Consigne: D'après l'extrait sur la journée internationale des droits des femmes, depuis quelle année cette journée est-elle célébrée en France ?

Extrait:
☆ ☆ ☆ ☆ ☆ ☆ ☆

Chaque année, le 8 mars, les femmes ont droit à leur journée. Célébrée en France depuis 1982, la journée internationale des droits des femmes améliore-t-elle le sort de la moitié de la population ? Pas réellement, elle conserve néanmoins son utilité selon les membres des associations féminines et féministes, "Elles aussi" et "Femmes Solidaires" de Lyon.
Le 8 mars est dans l'esprit de chacun "la journée des femmes". Pourtant, des décennies après la création d'une journée spéciale en France, les associations le confirment : seules les lois quand elles sont appliquées changent la vie des femmes.
Denise Margery est présidente de l'association "Femmes solidaires du Rhône". Rue Garibaldi à Lyon, les mardis après-midi, l'association accueille les femmes pour les informer sur leurs droits et les accompagner dans leurs démarches.
Des dispositifs existants mais sans effet
"On multiplie depuis 83 des dispositifs sans effet. L'inégalité salariale homme-femme subsiste. De même, qu'il n'y a pas d'égalité de représentation dans les lieux publics. Les noms des rues et des places sont principalement masculins," explique-t-elle.
Denise étoffe son explication en prenant le domaine de la culture où les femmes sont sous représentées dans les postes tels que directrice de théâtre ou de festival, cheffe d'orchestre.
Pour Denise, le fameux partage des taches n'est toujours pas équitable entre les hommes et les femmes.
Tant que les lois ne seront pas appliquées, il y aura toujours un retard sur les réponses à apporter sur le droit des femmes
Denise Margery, présidente de Femmes Solidaires du Rhône
"Concernant les violences faites aux femmes, les lois et les décrets de 2010 dits "ordonnance de protection" restent sans effet", affirme Denise Margery. "En Espagne, ils enregistrent plus de 2000 dossiers de protection par an. En France, nous en sommes, début mars, à 30 féminicides", déplore Denise.
"La loi sur la protection des femmes est appliquée en Espagne, pas chez nous, martèle Denise, alors que la France s'est basée sur la loi espagnole pour l'établir chez nous."
Les femmes moins bien payées et plus précaires
Elle dénonce des démarches d'annonce. "Il y a toujours un réel décalage sur le déroulement de carrière entre un homme et une femme. Un écart de salaire de 20% subsiste sur un même poste. N'oublions pas que l'écart est tel que l'on considère que les femmes ne sont plus payées à la mi novembre contrairement aux hommes. D'ailleurs, la précarité touche plus les femmes que les hommes" conclut-elle.
Les lois sont faites par et pour les hommes
Reine Mataix-Lepinay
Pour Reine Mataix-Lepinay, c'est par le dispositif législatif que la situation des femmes doit évoluer. Co-présidente du réseau "Elles aussi" et membre du Haut Conseil à l'Égalité, elle est également présidente de la fédération des CIDFF (centres d'informations sur les droits des femmes et des familles) Auvergne Rhône Alpes.

☆ ☆ ☆ ☆ ☆ ☆ ☆

Données enregistrées:
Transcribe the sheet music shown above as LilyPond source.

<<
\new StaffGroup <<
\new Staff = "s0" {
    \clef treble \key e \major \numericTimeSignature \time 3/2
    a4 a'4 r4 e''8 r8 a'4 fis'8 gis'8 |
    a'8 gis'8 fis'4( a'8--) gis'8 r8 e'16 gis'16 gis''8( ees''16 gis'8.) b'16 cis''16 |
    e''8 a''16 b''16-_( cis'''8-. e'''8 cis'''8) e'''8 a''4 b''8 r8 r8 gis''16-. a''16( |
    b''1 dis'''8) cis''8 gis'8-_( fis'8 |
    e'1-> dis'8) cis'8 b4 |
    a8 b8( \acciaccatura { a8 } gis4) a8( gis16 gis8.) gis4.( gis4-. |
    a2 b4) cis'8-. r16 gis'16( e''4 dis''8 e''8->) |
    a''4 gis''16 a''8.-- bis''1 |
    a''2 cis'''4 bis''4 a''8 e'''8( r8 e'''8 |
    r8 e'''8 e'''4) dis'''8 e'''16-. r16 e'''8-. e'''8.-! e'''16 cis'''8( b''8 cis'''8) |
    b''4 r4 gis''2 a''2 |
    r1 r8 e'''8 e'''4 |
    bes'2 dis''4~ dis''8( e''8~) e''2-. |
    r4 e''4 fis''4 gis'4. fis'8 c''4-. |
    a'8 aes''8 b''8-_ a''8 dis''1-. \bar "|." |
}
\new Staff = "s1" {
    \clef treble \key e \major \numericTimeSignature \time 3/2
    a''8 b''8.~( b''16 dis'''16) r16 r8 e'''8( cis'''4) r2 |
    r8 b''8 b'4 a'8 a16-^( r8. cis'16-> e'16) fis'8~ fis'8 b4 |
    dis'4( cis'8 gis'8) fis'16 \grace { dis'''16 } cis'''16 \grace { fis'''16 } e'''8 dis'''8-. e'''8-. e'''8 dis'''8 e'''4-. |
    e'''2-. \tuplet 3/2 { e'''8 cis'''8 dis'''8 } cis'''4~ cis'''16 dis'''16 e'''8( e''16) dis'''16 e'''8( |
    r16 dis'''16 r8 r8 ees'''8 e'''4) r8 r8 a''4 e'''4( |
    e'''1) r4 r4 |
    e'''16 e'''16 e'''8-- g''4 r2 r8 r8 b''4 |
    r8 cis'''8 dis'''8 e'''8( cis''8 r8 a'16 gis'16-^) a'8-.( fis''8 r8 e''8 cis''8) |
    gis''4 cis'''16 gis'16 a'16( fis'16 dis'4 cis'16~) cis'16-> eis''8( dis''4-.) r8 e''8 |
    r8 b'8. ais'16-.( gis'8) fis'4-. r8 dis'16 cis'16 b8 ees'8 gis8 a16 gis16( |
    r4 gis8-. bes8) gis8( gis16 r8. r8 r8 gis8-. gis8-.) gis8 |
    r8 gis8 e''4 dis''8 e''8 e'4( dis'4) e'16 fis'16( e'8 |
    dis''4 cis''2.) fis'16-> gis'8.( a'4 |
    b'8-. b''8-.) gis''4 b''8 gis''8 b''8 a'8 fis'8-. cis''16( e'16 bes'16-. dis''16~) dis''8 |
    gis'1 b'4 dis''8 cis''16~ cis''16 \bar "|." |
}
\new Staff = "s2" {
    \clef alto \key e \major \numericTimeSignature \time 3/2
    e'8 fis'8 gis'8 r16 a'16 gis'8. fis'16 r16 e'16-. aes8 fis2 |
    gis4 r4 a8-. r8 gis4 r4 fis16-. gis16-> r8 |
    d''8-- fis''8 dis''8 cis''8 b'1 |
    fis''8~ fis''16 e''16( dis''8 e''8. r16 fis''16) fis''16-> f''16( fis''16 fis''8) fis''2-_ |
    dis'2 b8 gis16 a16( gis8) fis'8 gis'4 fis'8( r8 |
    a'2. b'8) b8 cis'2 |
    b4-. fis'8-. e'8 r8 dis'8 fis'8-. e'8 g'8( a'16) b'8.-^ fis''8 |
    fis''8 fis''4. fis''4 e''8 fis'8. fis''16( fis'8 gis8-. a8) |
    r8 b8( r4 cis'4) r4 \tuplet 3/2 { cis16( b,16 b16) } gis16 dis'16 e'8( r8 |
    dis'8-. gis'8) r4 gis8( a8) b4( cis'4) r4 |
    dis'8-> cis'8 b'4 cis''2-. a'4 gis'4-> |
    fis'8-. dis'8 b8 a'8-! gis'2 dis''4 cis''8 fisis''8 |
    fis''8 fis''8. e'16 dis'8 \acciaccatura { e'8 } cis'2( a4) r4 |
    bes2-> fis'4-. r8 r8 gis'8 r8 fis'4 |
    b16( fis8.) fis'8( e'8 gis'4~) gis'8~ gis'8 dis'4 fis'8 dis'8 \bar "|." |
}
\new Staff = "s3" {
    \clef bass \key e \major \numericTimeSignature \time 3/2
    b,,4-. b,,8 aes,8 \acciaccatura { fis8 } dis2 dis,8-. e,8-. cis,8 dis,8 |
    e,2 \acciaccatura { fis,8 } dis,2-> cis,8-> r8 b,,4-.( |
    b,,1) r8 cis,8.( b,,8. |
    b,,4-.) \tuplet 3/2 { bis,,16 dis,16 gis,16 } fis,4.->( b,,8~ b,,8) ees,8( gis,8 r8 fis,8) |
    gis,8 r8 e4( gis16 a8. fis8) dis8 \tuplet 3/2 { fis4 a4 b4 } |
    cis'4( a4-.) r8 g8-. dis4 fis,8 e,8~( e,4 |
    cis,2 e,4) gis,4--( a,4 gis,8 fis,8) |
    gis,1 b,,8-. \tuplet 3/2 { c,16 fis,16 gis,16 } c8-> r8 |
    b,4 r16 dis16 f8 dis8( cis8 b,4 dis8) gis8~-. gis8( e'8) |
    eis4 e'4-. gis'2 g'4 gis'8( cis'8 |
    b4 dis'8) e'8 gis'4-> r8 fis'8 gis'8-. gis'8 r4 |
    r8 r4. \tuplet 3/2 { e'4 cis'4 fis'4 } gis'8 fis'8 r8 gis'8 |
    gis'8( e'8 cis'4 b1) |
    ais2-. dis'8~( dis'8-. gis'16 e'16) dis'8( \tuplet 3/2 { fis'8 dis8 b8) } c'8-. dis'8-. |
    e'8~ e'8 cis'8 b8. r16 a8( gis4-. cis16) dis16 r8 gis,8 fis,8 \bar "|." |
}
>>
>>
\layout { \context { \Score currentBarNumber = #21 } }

☆ ☆ ☆ ☆ ☆ ☆ ☆

Résultat: Elle est célébrée en France depuis 1982.